You don't know the half of it
, Lisey thought.

“Well,” Amanda said, “I guess we better get going.”

“Going where?”

“Lisbon Falls,” Amanda said. “The old farm.”

“What—”
Then she stopped. It made a weird kind of sense.

“I came around at Greenlawn, just like you told that Dr. Alberness, and you took me to my house so I could change my clothes. Then I got freaky and started talking about the farm. Come on, Lisey, let's go, let's blow this pop-shop before someone comes.” Amanda led her out into the dark.

Lisey, bemused, let herself be led. The old Debusher place still stood on its five acres out at the end of the Sabbatus Road in Lisbon, about sixty miles from Castle View. Willed jointly to five women (and three living husbands), it would probably stand there, rotting in high weeds and fallow fields, for years to come, unless property values rose enough to cause them to drop their differing ideas of what should be done with it. A trust fund set up by Scott Landon in the late nineteen-eighties paid the property taxes.

“Why did you want to go to the old farm?” Lisey asked as she slipped behind the BMW's wheel. “I'm not clear on that.”

“Because
I
wasn't,” Amanda said as Lisey turned in a circle and started down the long drive. “I just said I had to go there and see the old place if I wasn't going to, you know, slip back into the Twilight Zone, so of course you took me.”

“Of course I did,” Lisey said. She looked both ways, saw no one coming—especially
no County Sheriff's Department cars, praise God—and turned left, the direction that would take her through Mechanic Falls, Poland Springs, and eventually to Gray and Lisbon beyond. “And why did we send Darla and Canty in the wrong direction?”

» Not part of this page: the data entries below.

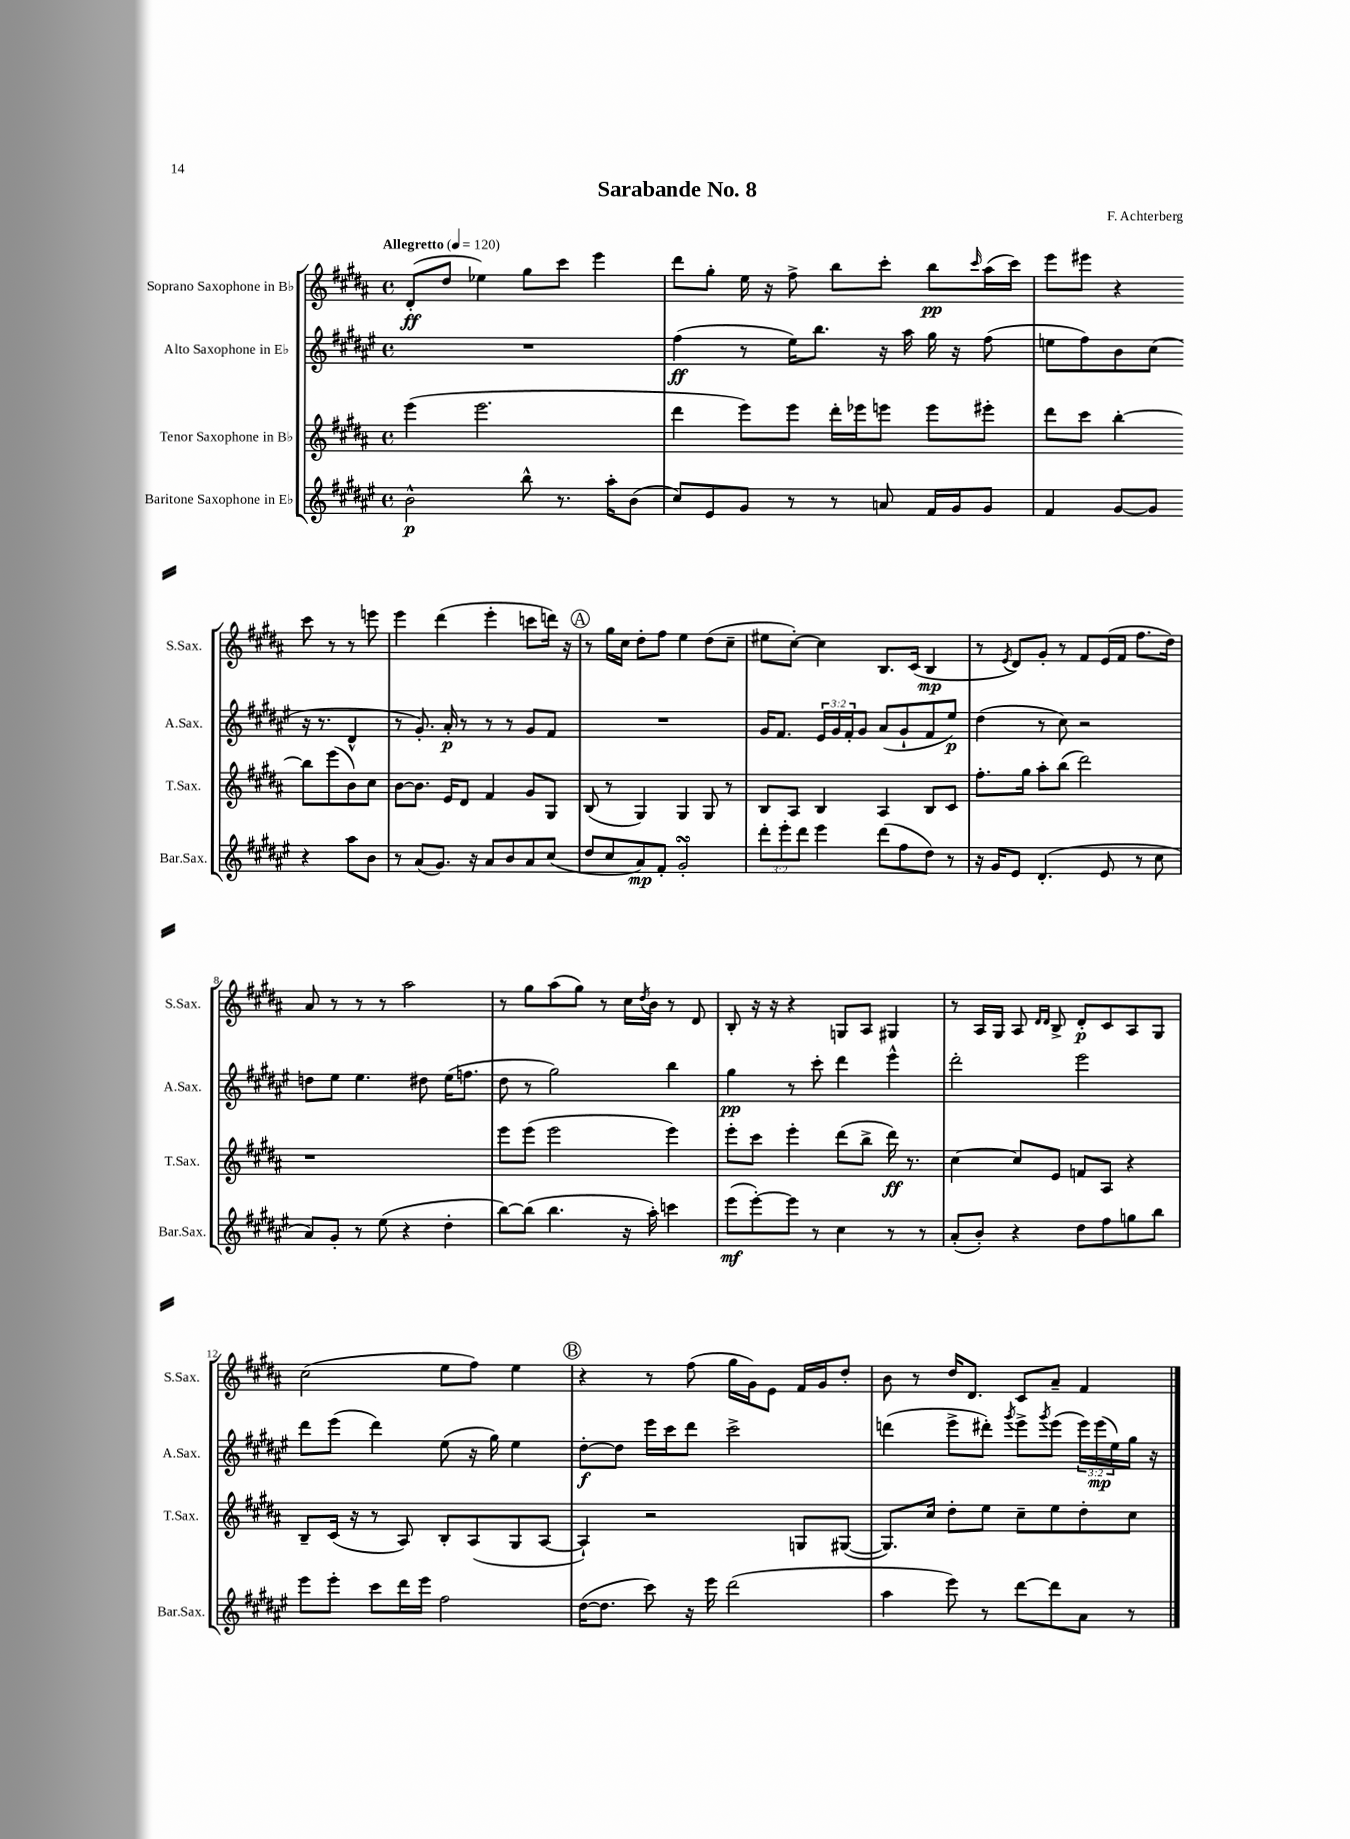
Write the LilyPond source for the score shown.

\header { title = "Sarabande No. 8" composer = "F. Achterberg" }
<<
\new StaffGroup <<
\new Staff = "s0" \with { instrumentName = "Soprano Saxophone in Bb" shortInstrumentName = "S.Sax." } {
    \clef treble \key b \major \defaultTimeSignature \time 4/4 \tempo "Allegretto" 4 = 120
    dis'8-.\ff( dis''8 ees''4) gis''8 cis'''8 e'''4 |
    dis'''8 gis''8-. e''16 r16 fis''8-> b''8 cis'''8-. b''8\pp \grace { cis'''16 } ais''16( cis'''16) |
    e'''8 eis'''8 r4 cis'''8 r8 r8 e'''8 |
    e'''4 dis'''4( e'''4-. c'''8 d'''16) r16 |
    \mark \markup { \circle "A" } r8 gis''16 cis''16 dis''8-. fis''8 e''4 dis''8( cis''8-- |
    eis''8 cis''8~-.) cis''4 b8. cis'16( b4\mp |
    r8 \acciaccatura { e'8 } dis'8) gis'8-. r8 fis'8 e'16( fis'16 fis''8. dis''16) |
    ais'8 r8 r8 r8 ais''2 |
    r8 gis''8 ais''8( gis''8) r8 cis''16 \acciaccatura { dis''8 } b'16 r8 dis'8 |
    b8-. r16 r16 r4 g8 ais8 gis4 |
    r8 ais16 gis16 ais8 \grace { dis'16 dis'16 } b8-> dis'8-.\p cis'8 ais8 gis8 |
    cis''2( e''8 fis''8) e''4 |
    \mark \markup { \circle "B" } r4 r8 fis''8( gis''16 gis'16) e'8 fis'16 gis'16 dis''8-. |
    b'8 r8 dis''16 dis'8. cis'8 ais'8-- fis'4 \bar "|." |
}
\new Staff = "s1" \with { instrumentName = "Alto Saxophone in Eb" shortInstrumentName = "A.Sax." } {
    \clef treble \key fis \major \defaultTimeSignature \time 4/4 \override Staff.TupletNumber.text = #tuplet-number::calc-fraction-text
    R1 |
    fis''4\ff( r8 eis''16) b''8. r16 ais''16 gis''16 r16 fis''8( |
    e''8 fis''8) b'8 cis''8( r16 r8. dis'4-^ |
    r8 gis'8.-.) ais'16-.\p r8 r8 r8 gis'8 fis'8 |
    \mark \markup { \circle "A" } R1 |
    gis'16 fis'8. \tuplet 3/2 { eis'16 gis'16 fis'16-. } gis'8 ais'8( gis'8-! fis'8 eis''8\p) |
    dis''4( r8 cis''8) r2 |
    d''8 eis''8 eis''4. dis''8 eis''16( f''8. |
    dis''8 r8 gis''2) b''4 |
    gis''4\pp r8 cis'''8-. dis'''4 eis'''4-^ |
    dis'''2-. eis'''2 |
    dis'''8 eis'''8( dis'''4) eis''8( r16 gis''16) eis''4 |
    \mark \markup { \circle "B" } dis''8~-.\f dis''8 eis'''16 cis'''16 dis'''8 cis'''2-> |
    d'''4( eis'''8-> dis'''8-.) \acciaccatura { gis'''8 } eis'''8-> \acciaccatura { gis'''8 } eis'''8( \tuplet 3/2 { eis'''16) eis'''16\mp( eis''16) } gis''16 r16 \bar "|." |
}
\new Staff = "s2" \with { instrumentName = "Tenor Saxophone in Bb" shortInstrumentName = "T.Sax." } {
    \clef treble \key b \major \defaultTimeSignature \time 4/4
    e'''4( e'''2. |
    dis'''4 e'''8) e'''8 dis'''16-. ees'''16 e'''8 e'''8 eis'''8-. |
    dis'''8 cis'''8 b''4~-. b''8 e'''8( b'8) cis''8 |
    b'8~ b'8. e'16 dis'8 fis'4 gis'8 gis8 |
    \mark \markup { \circle "A" } b8( r8 gis4) gis4 gis8 r8 |
    b8 ais8 b4 ais4 b8 cis'8 |
    fis''8.-. gis''16 ais''8-. b''8( dis'''2) |
    r1 |
    e'''8 e'''8( e'''2 e'''4) |
    e'''8-. cis'''8 e'''4-. dis'''8( b''8-> dis'''16\ff) r8. |
    cis''4~ cis''8 e'8 f'8 ais8 r4 |
    b8-- cis'16( r16 r8 ais8) b8-. ais8( gis8 ais8~ |
    \mark \markup { \circle "B" } ais4-!) r2 g8 gis8~( |
    gis8.) cis''16 dis''8-. e''8 cis''8-- e''8 dis''8-. cis''8 \bar "|." |
}
\new Staff = "s3" \with { instrumentName = "Baritone Saxophone in Eb" shortInstrumentName = "Bar.Sax." } {
    \clef treble \key fis \major \defaultTimeSignature \time 4/4 \override Staff.TupletNumber.text = #tuplet-number::calc-fraction-text
    b'2-^\p b''8-^ r8. ais''16-. b'8( |
    cis''8) eis'8 gis'8 r8 r8 a'8 fis'16 gis'16 gis'8 |
    fis'4 gis'8~ gis'8 r4 ais''8 b'8 |
    r8 ais'8( gis'8.) r16 ais'8 b'8 ais'8 cis''8( |
    \mark \markup { \circle "A" } dis''8 cis''8 ais'8\mp) fis'8-. gis'2-.\turn |
    \tuplet 3/2 { dis'''8-. eis'''8-. dis'''8 } eis'''4 dis'''8( fis''8 dis''8) r8 |
    r16 gis'16 eis'8 dis'4.-.( eis'8 r8 cis''8 |
    ais'8) gis'8-. r8 eis''8( r4 dis''4-. |
    b''8~) b''8( b''4. r16 ais''16-.) c'''4 |
    eis'''8\mf( eis'''8~-.) eis'''8 r8 cis''4 r8 r8 |
    ais'8-.( b'8-.) r4 dis''8 fis''8 g''8 b''8 |
    eis'''8 eis'''8-. cis'''8 dis'''16 eis'''16 fis''2 |
    \mark \markup { \circle "B" } dis''16~( dis''8. cis'''8) r16 eis'''16 dis'''2( |
    ais''4 eis'''8) r8 dis'''8~ dis'''8 ais'8 r8 \bar "|." |
}
>>
>>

“I absolutely insisted,” Amanda said. “I was afraid if they showed up, they'd take me back to my house or your house or even to Greenlawn before I got a chance to visit with Mom and Dad and then spend some time at the home place.” For a moment Lisey had no idea what Manda was talking about—
spend time with Mom and Dad?
Then she got it. The Debusher family plot was at nearby Sabbatus Vale Cemetery. Both Good Ma and Dandy were buried there, along with Grampy and Granny D and God knew how many others.

She asked, “But weren't you afraid
I'd
take you back?”

Amanda eyed her indulgently. “Why would
you
take me back? You were the one who took me
out
.”

“Maybe because you started acting crazy, asking to visit a farm that's been deserted for thirty years or more?”

“Foof!” Amanda waved a dismissive hand. “I could always wrap you around my finger, Lisey—Canty and Darla both know this.”

“Bull
shit
you could!”

Amanda only gave her a maddening smile, her complexion a rather weird green in the glow of the dashboard lights, and said nothing. Lisey opened her mouth to renew the argument, then closed it again. She thought the story would work, because it came down to a pair of easily grasped ideas: Amanda had been acting crazy (nothing new there) and Lisey had been humoring her (understandable, given the circumstances). They could work with it. As for the shoebox with the gun in it . . . and Dooley's bag . . .

“We're going to stop in Mechanic Falls,” she told Amanda. “Where the bridge goes over the Androscoggin River. I've got a couple of things to get rid of.”